Activities —
[a] Print everything in the forum thread on blocking IP Messenger from "## koala (Mar" down to "mention on ACL.", word for word.
[b] Carry on the forum thread about blocking IP Messenger from the point where it ends.

Given passage —

————

# Blocking of IP Messenger



## Gemmy (Sep 4, 2009)

Hi,
Pl. send me solution how to block IP messenger.

I have got a network with 300users using IP messenger.

I want to block IP messenger of my lan.

PL. guide me with solution.

Thanks in advance:wink::normal:


----------



## ebackhus (Apr 21, 2005)

Click Start then Run... and enter msconfig in the box. Go the startup tab and look for msmsg and uncheck it.


----------



## Gemmy (Sep 4, 2009)

I will check,I will let u know


----------



## Gemmy (Sep 4, 2009)

i have to block ip messenger for 200users in my lan through cisco switch.


Can you pl help me how can I block it at switch level by creating ACL and blocking the port no.

if its possible at application level.

Thanks in advance


----------



## koala (Mar 27, 2005)

Block port 2425 for TCP (file transfer) and UDP (instant messaging).


----------



## Gemmy (Sep 4, 2009)

I have done that also, still not working.

If possible can you send me the commands on wht rules I need to mention on ACL.

Thank in advance


----------



## Gemmy (Sep 4, 2009)

————

Information shown —
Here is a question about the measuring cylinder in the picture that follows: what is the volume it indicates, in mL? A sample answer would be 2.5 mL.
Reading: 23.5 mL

————

Answers provided —
[a]
## koala (Mar 27, 2005)

Block port 2425 for TCP (file transfer) and UDP (instant messaging).


----------



## Gemmy (Sep 4, 2009)

I have done that also, still not working.

If possible can you send me the commands on wht rules I need to mention on ACL.

[b]
My problem has not yet been solved.Pl. guide me with the solution


----------



## Suncoast (Jul 28, 2009)

You have already received the ONLY solution available to you from Ebackhus. You must disable Messenger on each computer. 

Switches operate at layer 1. You can't block anything TCP/IP from a device that does not understand layer 2. And since these workstations are in the same broadcast domain, adding a router or firewall will not help.

edit: If you actually mean Microsoft Messenger, AOL Messenger, GMail, or some other Chat system that requires an outside service, that CAN be blocked at the firewall. But IP Messenger simply operates peer to peer. And it's not enabled by default, so somebody had to turn it on.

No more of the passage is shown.